◆ **EXCERPT PROVIDED**:
· · · · · · ·
What has prompted the Chinese to give is worldliness. Hong Kong is the base of most of China’s big philanthropists, including Li. “The wealth here is older and more sophisticated,” Peralta says, thanks to Hong Kong’s long stretch as a British Crown Colony. Many wealthy Hong Kong Chinese—not just Li—have been giving for years. And they haven’t been shy about taking credit: Their names adorn buildings and colleges at several universities in Hong Kong, for example.
Peralta says that philanthropy is “catching on” in mainland China, but that the amounts involved remain tiny. “The gifts are more high-profile there because it’s new, but until recently they had to be careful not to attract investigations about corruption,” he says. “Philanthropy had an association with corruption in the past.” Now, experts say, being successful is starting to be defined in a way that includes philanthropy as well as the right clothes, car, and social activities.
That’s not to say that the dynamic of giving in China, Hong Kong included, is the same as in the U.S. Generally, for example, the receiver announces the gift, because the giver must seem altruistic and humble.
Nor will “competitive philanthropy” take root in China the way it has in America—with rich individuals vying to top one another with gifts. In China, a wealthy family would never vastly overstep its position with an outsized donation: Stanley Ho, worth an estimated $9 billion, would not out-give Li Ka-shing.
· · · · · · ·
◆ **RECORDS SHOWN**:
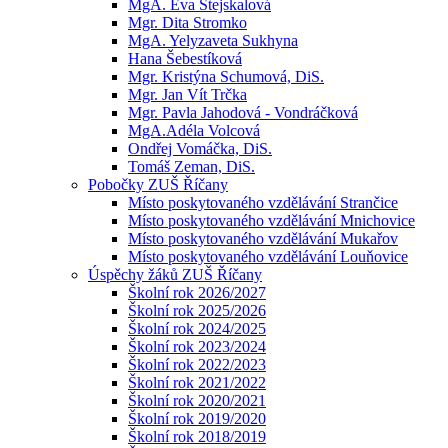
MgA. Eva Stejskalová
Mgr. Dita Stromko
MgA. Yelyzaveta Sukhyna
Hana Šebestíková
Mgr. Kristýna Schumová, DiS.
Mgr. Jan Vít Trčka
Mgr. Pavla Jahodová - Vondráčková
MgA.Adéla Volcová
Ondřej Vomáčka, DiS.
Tomáš Zeman, DiS.
Pobočky ZUŠ Říčany
Místo poskytovaného vzdělávání Strančice
Místo poskytovaného vzdělávání Mnichovice
Místo poskytovaného vzdělávání Mukařov
Místo poskytovaného vzdělávání Louňovice
Úspěchy žáků ZUŠ Říčany
Školní rok 2026/2027
Školní rok 2025/2026
Školní rok 2024/2025
Školní rok 2023/2024
Školní rok 2022/2023
Školní rok 2021/2022
Školní rok 2020/2021
Školní rok 2019/2020
Školní rok 2018/2019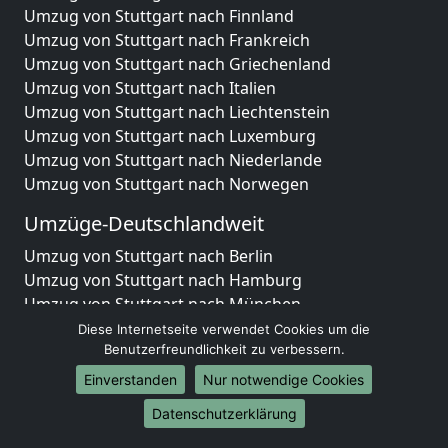
Umzug von Stuttgart nach Finnland
Umzug von Stuttgart nach Frankreich
Umzug von Stuttgart nach Griechenland
Umzug von Stuttgart nach Italien
Umzug von Stuttgart nach Liechtenstein
Umzug von Stuttgart nach Luxemburg
Umzug von Stuttgart nach Niederlande
Umzug von Stuttgart nach Norwegen
Umzüge-Deutschlandweit
Umzug von Stuttgart nach Berlin
Umzug von Stuttgart nach Hamburg
Umzug von Stuttgart nach München
Umzug von Stuttgart nach Köln
Diese Internetseite verwendet Cookies um die
Umzug von Stuttgart nach Frankfurt am Main
Benutzerfreundlichkeit zu verbessern.
Umzug von Stuttgart nach Stuttgart
Einverstanden
Nur notwendige Cookies
Umzug von Stuttgart nach Düsseldorf
Datenschutzerklärung
Umzug von Stuttgart nach Leipzig
Umzug von Stuttgart nach Dortmund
· · · · · · ·
◆ **EXERCISE**: Reproduce the passage on Chinese philanthropy word for word, starting with "Peralta says that" and going on through "altruistic and humble.". The records have no connection to the text.

◆ **RESPONSE TO THE EXERCISE**:
Peralta says that philanthropy is “catching on” in mainland China, but that the amounts involved remain tiny. “The gifts are more high-profile there because it’s new, but until recently they had to be careful not to attract investigations about corruption,” he says. “Philanthropy had an association with corruption in the past.” Now, experts say, being successful is starting to be defined in a way that includes philanthropy as well as the right clothes, car, and social activities.
That’s not to say that the dynamic of giving in China, Hong Kong included, is the same as in the U.S. Generally, for example, the receiver announces the gift, because the giver must seem altruistic and humble.